Our findings invite additional lines of investigation, both with respect to the underlying regulatory mechanisms and, importantly, to clinical translation. For instance, from a conceptual perspective, it is puzzling that inactivation of PHD2 by hypoxia in the tumor microenvironment suppresses the pro-metastatic activity of CAFs, given the vast literature that hypoxia promotes metastasis. The precise pathophysiological purpose of this phenomenon remains to be elucidated. Regardless however, from a therapeutic perspective, blocking this CAF-dependent pro-metastatic activity of PHD2 might offer novel opportunities to suppress cancer cell dissemination. Indeed, we provided genetic evidence that global Egln1 haplodeficiency from the start of tumorigenesis is not only well tolerated, but also reduces metastatic disease.
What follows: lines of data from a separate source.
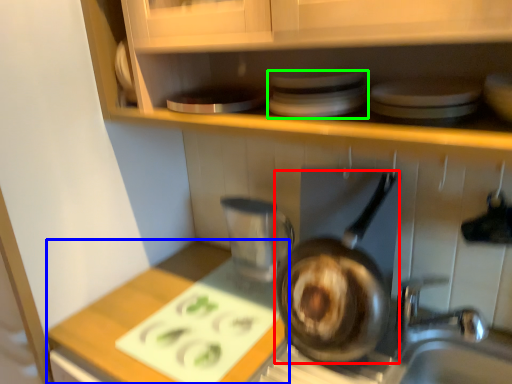
Question: Which object is positioned farthest from frying pan (highlighted by a red box)? Select from counter top (highlighted by a blue box) and appliance (highlighted by a green box).

Choices:
 (A) counter top
 (B) appliance

Answer: (B)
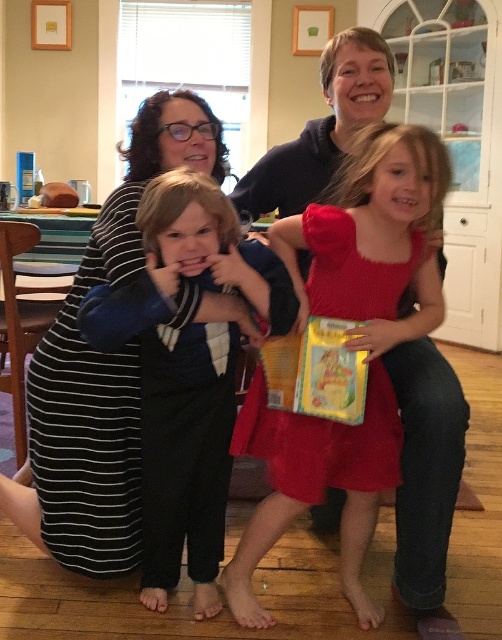
Is point (168, 460) farther from camera compared to point (331, 244)?

That is True.

Where is `blue cotton shirt at center`? The image size is (502, 640). blue cotton shirt at center is located at coordinates (187, 371).

In the scene shown: Does blue cotton shirt at center appear on the left side of striped fabric dress at left?

No, blue cotton shirt at center is not to the left of striped fabric dress at left.

Is point (211, 496) positioned before point (224, 314)?

That is False.

You are a GUI agent. You are given a task and a screenshot of the screen. Output one action in this format:
    pyautogui.click(x=<x>, y=<y>)
    Task: Click on the blue cotton shirt at center
    This screenshot has width=502, height=640.
    Given the screenshot: What is the action you would take?
    pyautogui.click(x=187, y=371)

Is striped fabric dress at left taller than red matte dress at center?

Yes, striped fabric dress at left is taller than red matte dress at center.

Is point (113, 504) positioned after point (288, 429)?

That is True.

This screenshot has width=502, height=640. What are the coordinates of `striped fabric dress at left` in the screenshot? It's located at (102, 369).

At what (x,y) coordinates should I click in order to perform the action: click on striped fabric dress at left. Please return your answer as a coordinate pair (x, y). The image size is (502, 640). Looking at the image, I should click on (102, 369).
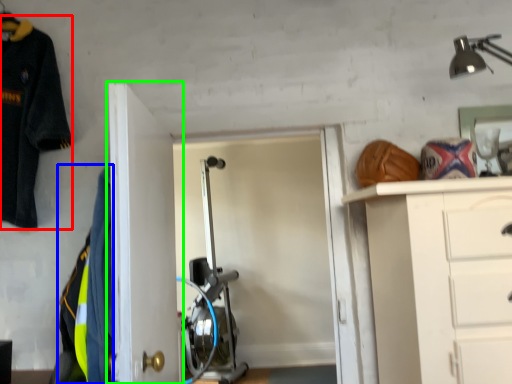
Question: Based on their relative distances, which object is nearer to uniform (highlighted by a red box)? Choose from uniform (highlighted by a blue box) and door (highlighted by a green box).

Choices:
 (A) uniform
 (B) door

Answer: (B)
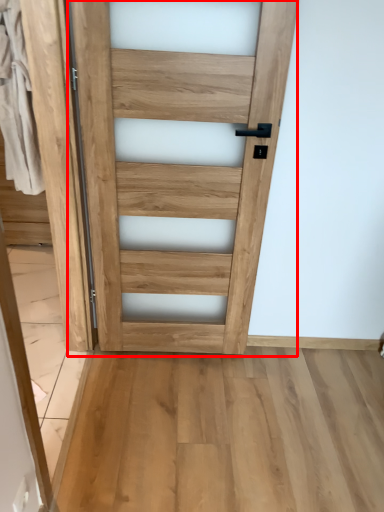
Question: From the image's perspective, what is the correct spatial relationship of door (annotated by the red box) in relation to barn door?

Choices:
 (A) above
 (B) below

Answer: (A)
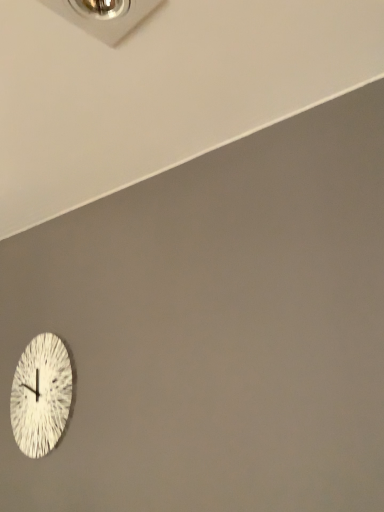
Question: Can you confirm if metallic silver outlet at upper center is wider than white textured clock at lower left?

Choices:
 (A) yes
 (B) no

Answer: (A)

Question: Is metallic silver outlet at upper center in contact with white textured clock at lower left?

Choices:
 (A) yes
 (B) no

Answer: (B)

Question: Can you confirm if metallic silver outlet at upper center is thinner than white textured clock at lower left?

Choices:
 (A) yes
 (B) no

Answer: (B)

Question: Is metallic silver outlet at upper center outside white textured clock at lower left?

Choices:
 (A) yes
 (B) no

Answer: (A)

Question: From a real-world perspective, is metallic silver outlet at upper center positioned under white textured clock at lower left based on gravity?

Choices:
 (A) yes
 (B) no

Answer: (B)

Question: Does metallic silver outlet at upper center have a smaller size compared to white textured clock at lower left?

Choices:
 (A) yes
 (B) no

Answer: (A)

Question: Does white textured clock at lower left have a lesser height compared to metallic silver outlet at upper center?

Choices:
 (A) yes
 (B) no

Answer: (B)

Question: Is white textured clock at lower left looking in the opposite direction of metallic silver outlet at upper center?

Choices:
 (A) no
 (B) yes

Answer: (A)

Question: From a real-world perspective, is white textured clock at lower left positioned under metallic silver outlet at upper center based on gravity?

Choices:
 (A) no
 (B) yes

Answer: (B)

Question: Is white textured clock at lower left taller than metallic silver outlet at upper center?

Choices:
 (A) no
 (B) yes

Answer: (B)

Question: Is white textured clock at lower left further to the viewer compared to metallic silver outlet at upper center?

Choices:
 (A) no
 (B) yes

Answer: (B)

Question: Does white textured clock at lower left have a greater width compared to metallic silver outlet at upper center?

Choices:
 (A) yes
 (B) no

Answer: (B)

Question: Looking at the image, does metallic silver outlet at upper center seem bigger or smaller compared to white textured clock at lower left?

Choices:
 (A) big
 (B) small

Answer: (B)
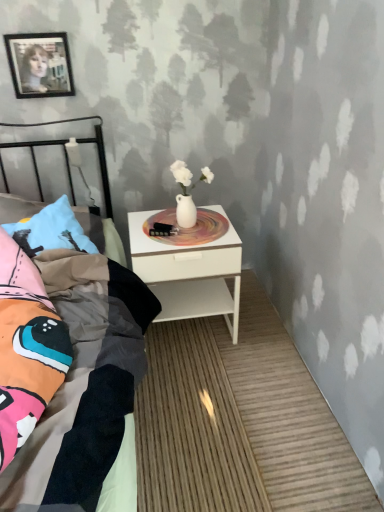
Question: Is black glossy picture frame at upper left located outside multicolored fabric bed at left?

Choices:
 (A) no
 (B) yes

Answer: (B)

Question: Considering the relative sizes of black glossy picture frame at upper left and multicolored fabric bed at left in the image provided, is black glossy picture frame at upper left wider than multicolored fabric bed at left?

Choices:
 (A) yes
 (B) no

Answer: (B)

Question: From a real-world perspective, is black glossy picture frame at upper left physically above multicolored fabric bed at left?

Choices:
 (A) no
 (B) yes

Answer: (B)

Question: Are black glossy picture frame at upper left and multicolored fabric bed at left beside each other?

Choices:
 (A) yes
 (B) no

Answer: (B)

Question: From a real-world perspective, is black glossy picture frame at upper left under multicolored fabric bed at left?

Choices:
 (A) yes
 (B) no

Answer: (B)

Question: Is black glossy picture frame at upper left at the left side of multicolored fabric bed at left?

Choices:
 (A) no
 (B) yes

Answer: (B)

Question: Is multicolored fabric bed at left not inside white glossy nightstand at center?

Choices:
 (A) yes
 (B) no

Answer: (A)

Question: From the image's perspective, is multicolored fabric bed at left on white glossy nightstand at center?

Choices:
 (A) yes
 (B) no

Answer: (B)

Question: From a real-world perspective, is multicolored fabric bed at left located higher than white glossy nightstand at center?

Choices:
 (A) yes
 (B) no

Answer: (A)

Question: From a real-world perspective, is multicolored fabric bed at left under white glossy nightstand at center?

Choices:
 (A) yes
 (B) no

Answer: (B)

Question: Are multicolored fabric bed at left and white glossy nightstand at center making contact?

Choices:
 (A) no
 (B) yes

Answer: (A)

Question: Does multicolored fabric bed at left come behind white glossy nightstand at center?

Choices:
 (A) yes
 (B) no

Answer: (B)

Question: Does black glossy picture frame at upper left have a greater width compared to white glossy nightstand at center?

Choices:
 (A) yes
 (B) no

Answer: (B)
Interestingly, Egln1 blockade initiated at the later stages, when invasive adenoma is already present, is also sufficient to reduce metastasis [6]. This implies that administration of a pharmacological PHD2 blocker, which would inhibit PHD2 in both cancer and stromal cells, might be therapeutically considered to prevent / minimize metastatic disease. Needless to say that the applicability and generality of such approaches requires extensive further exploration in breast cancer models and other models of spontaneous cancer.
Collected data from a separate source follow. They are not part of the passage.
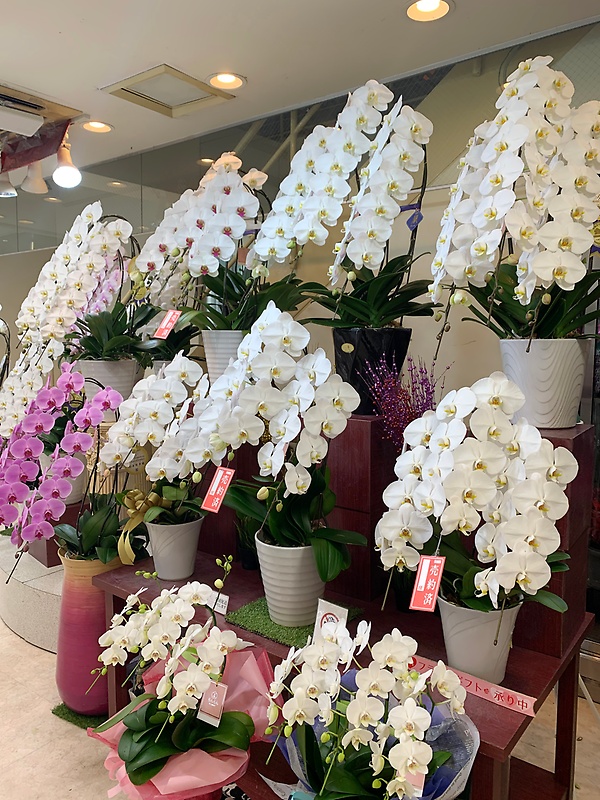
This screenshot has width=600, height=800. I want to click on mirrors, so click(x=46, y=220).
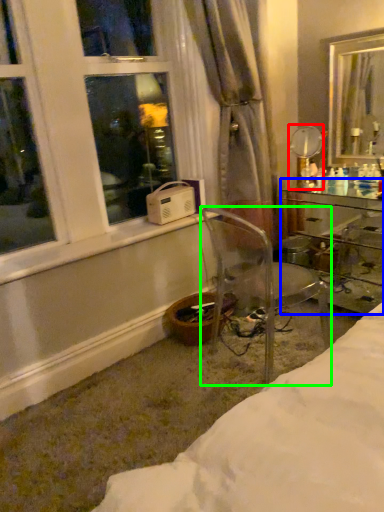
Question: Based on their relative distances, which object is nearer to mirror (highlighted by a red box)? Choose from desk (highlighted by a blue box) and chair (highlighted by a green box).

Choices:
 (A) desk
 (B) chair

Answer: (A)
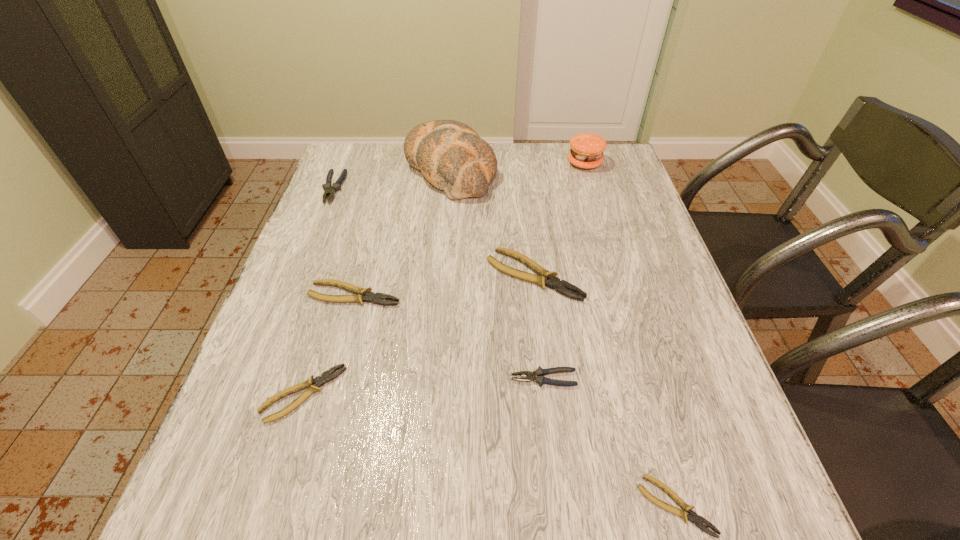
Find the location of a particular element. object positioned at the near right corner is located at coordinates (693, 517).

In the image, there is a desktop. Where is `vacant area at the far edge`? The width and height of the screenshot is (960, 540). vacant area at the far edge is located at coordinates (540, 143).

In the image, there is a desktop. Identify the location of vacant space at the near edge. (490, 519).

You are a GUI agent. You are given a task and a screenshot of the screen. Output one action in this format:
    pyautogui.click(x=<x>, y=<y>)
    Task: Click on the vacant space at the right edge of the desktop
    This screenshot has height=540, width=960.
    Given the screenshot: What is the action you would take?
    (x=622, y=212)

Locate an element on the screen. free space at the far left corner of the desktop is located at coordinates (349, 159).

Image resolution: width=960 pixels, height=540 pixels. In the image, there is a desktop. Identify the location of vacant space at the far right corner. (609, 161).

In the image, there is a desktop. At what (x,y) coordinates should I click in order to perform the action: click on vacant space at the near right corner. Please return your answer as a coordinate pair (x, y). The height and width of the screenshot is (540, 960). Looking at the image, I should click on (678, 486).

I want to click on empty space that is in between the biggest yellow pliers and the smallest yellow pliers, so click(x=605, y=390).

I want to click on vacant area that lies between the smallest yellow pliers and the third smallest yellow pliers, so click(516, 400).

Locate an element on the screen. This screenshot has height=540, width=960. vacant area between the third smallest yellow pliers and the shortest pliers is located at coordinates (516, 400).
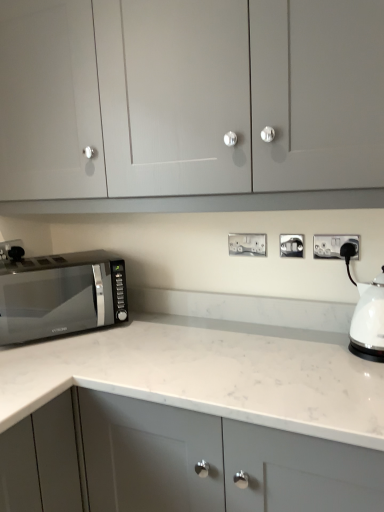
Question: From a real-world perspective, is satin silver socket at center, the 3th electric outlet from the back, on satin silver socket at lower left, arranged as the 1th electric outlet when viewed from the left?

Choices:
 (A) yes
 (B) no

Answer: (A)

Question: Is satin silver socket at center, the 3th electric outlet from the back, placed right next to satin silver socket at lower left, arranged as the 1th electric outlet when viewed from the left?

Choices:
 (A) no
 (B) yes

Answer: (A)

Question: Are satin silver socket at center, the 3th electric outlet from the back, and satin silver socket at lower left, the fourth electric outlet in the right-to-left sequence, located far from each other?

Choices:
 (A) yes
 (B) no

Answer: (A)

Question: Does satin silver socket at center, the 2th electric outlet from the front, have a lesser width compared to satin silver socket at lower left, the fourth electric outlet in the right-to-left sequence?

Choices:
 (A) no
 (B) yes

Answer: (A)

Question: Considering the relative sizes of satin silver socket at center, the third electric outlet in the left-to-right sequence, and satin silver socket at lower left, the fourth electric outlet in the right-to-left sequence, in the image provided, is satin silver socket at center, the third electric outlet in the left-to-right sequence, smaller than satin silver socket at lower left, the fourth electric outlet in the right-to-left sequence,?

Choices:
 (A) yes
 (B) no

Answer: (B)

Question: Can you confirm if satin silver socket at center, the 2th electric outlet from the front, is positioned to the right of satin silver socket at lower left, which is counted as the fourth electric outlet, starting from the front?

Choices:
 (A) no
 (B) yes

Answer: (B)

Question: Is matte gray cabinet at upper center turned away from satin black microwave at lower left?

Choices:
 (A) no
 (B) yes

Answer: (A)

Question: From a real-world perspective, is matte gray cabinet at upper center below satin black microwave at lower left?

Choices:
 (A) no
 (B) yes

Answer: (A)

Question: From the image's perspective, does matte gray cabinet at upper center appear lower than satin black microwave at lower left?

Choices:
 (A) yes
 (B) no

Answer: (B)

Question: Is matte gray cabinet at upper center far from satin black microwave at lower left?

Choices:
 (A) yes
 (B) no

Answer: (B)

Question: From a real-world perspective, is matte gray cabinet at upper center on satin black microwave at lower left?

Choices:
 (A) no
 (B) yes

Answer: (B)

Question: Can you confirm if matte gray cabinet at upper center is bigger than satin black microwave at lower left?

Choices:
 (A) no
 (B) yes

Answer: (B)

Question: Is satin silver socket at center, the 2th electric outlet from the front, shorter than white marble countertop at center?

Choices:
 (A) yes
 (B) no

Answer: (A)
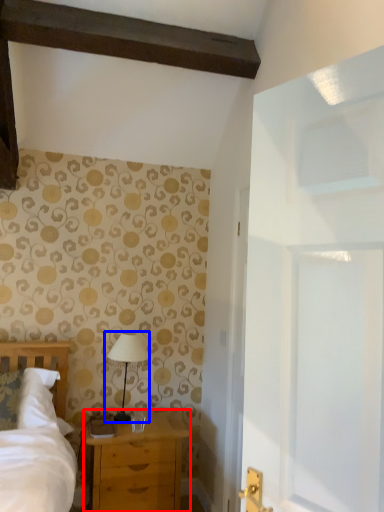
Question: Which object is further to the camera taking this photo, chest of drawers (highlighted by a red box) or table lamp (highlighted by a blue box)?

Choices:
 (A) chest of drawers
 (B) table lamp

Answer: (B)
The notion that cancer cells exploit interactions with stroma cells to create a local environment beneficial for their own growth or dissemination is becoming increasingly clear. This was previously also shown in hematological malignancy, bone metastases and medullablastoma [7]. The PHD2-mediated breast cancer cell - CAF interaction revealed in our study represents an additional example of such reciprocal, tumor-promoting interaction.